Problem to solve - Output the data verbatim, minus the images.
(Given material Opens)
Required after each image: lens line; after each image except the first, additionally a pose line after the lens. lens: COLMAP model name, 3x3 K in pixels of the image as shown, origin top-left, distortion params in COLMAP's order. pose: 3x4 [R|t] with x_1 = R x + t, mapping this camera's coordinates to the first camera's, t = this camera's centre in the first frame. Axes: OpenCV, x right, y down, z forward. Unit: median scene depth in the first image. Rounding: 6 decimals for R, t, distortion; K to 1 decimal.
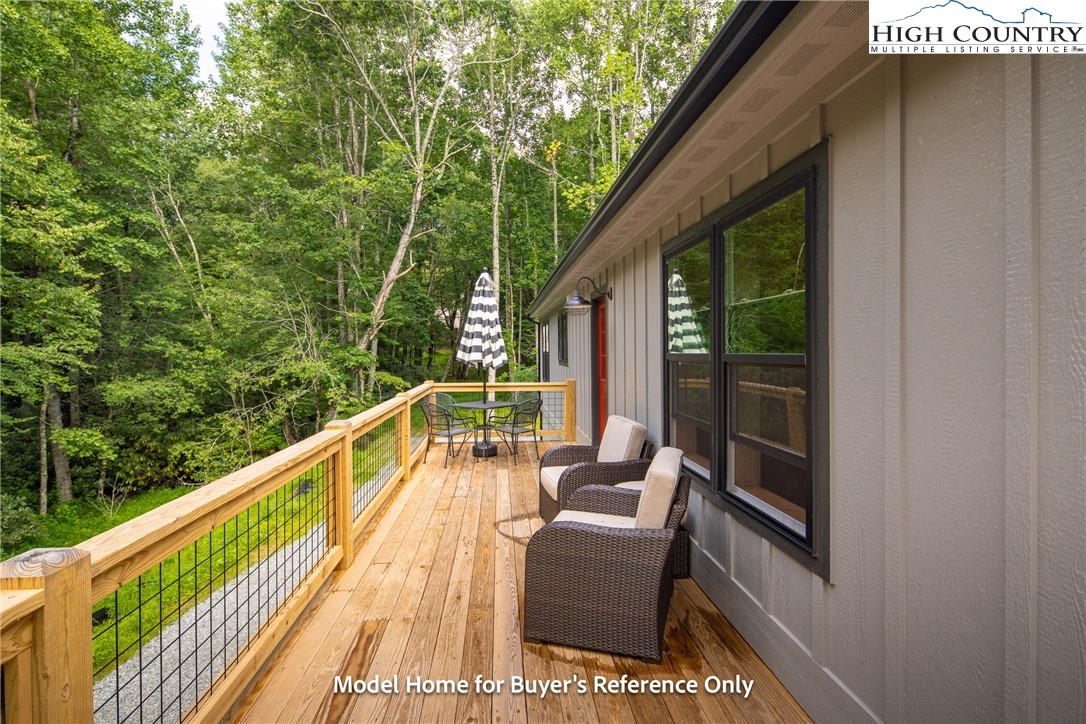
lens RADIAL K [[514.5, 0, 550.2], [0, 514.5, 361.0], [0, 0, 1]] dist [0.000782, -0.000157]
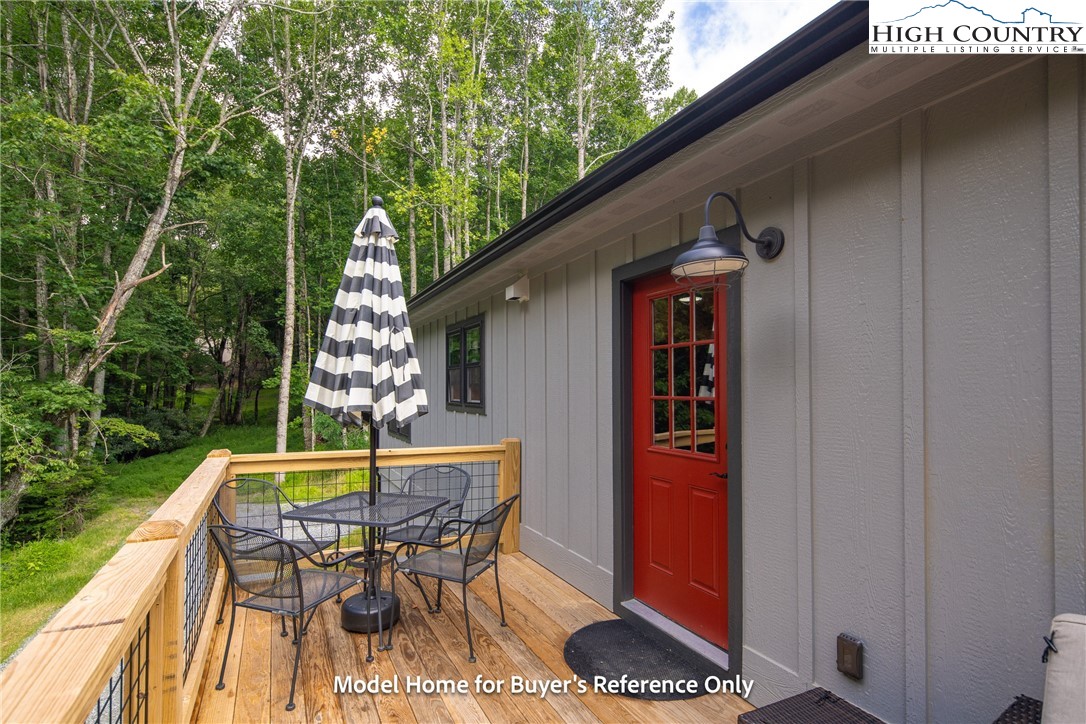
lens RADIAL K [[541.9, 0, 542.2], [0, 541.9, 390.5], [0, 0, 1]] dist [-0.000306, -0.002578]
pose [[0.938356, 0.010106, 0.345521, -0.036094], [-0.002568, 0.999749, -0.022266, -0.001202], [-0.345660, 0.020007, 0.938147, 0.121936]]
(Given material Closes)
Answer space -
Required after each image: lens line; after each image except the first, additionally a pose line after the lens. lens: COLMAP model name, 3x3 K in pixels of the image as shown, origin top-left, distortion params in COLMAP's order. pose: 3x4 [R|t] with x_1 = R x + t, mapping this camera's coordinates to the first camera's, t = this camera's centre in the first frame. Axes: OpenCV, x right, y down, z forward. Unit: median scene depth in the first image. Rounding: 6 decimals for R, t, distortion; K to 1 decimal.
lens RADIAL K [[514.5, 0, 550.2], [0, 514.5, 361.0], [0, 0, 1]] dist [0.000782, -0.000157]
lens RADIAL K [[541.9, 0, 542.2], [0, 541.9, 390.5], [0, 0, 1]] dist [-0.000306, -0.002578]
pose [[0.938356, 0.010106, 0.345521, -0.036094], [-0.002568, 0.999749, -0.022266, -0.001202], [-0.345660, 0.020007, 0.938147, 0.121936]]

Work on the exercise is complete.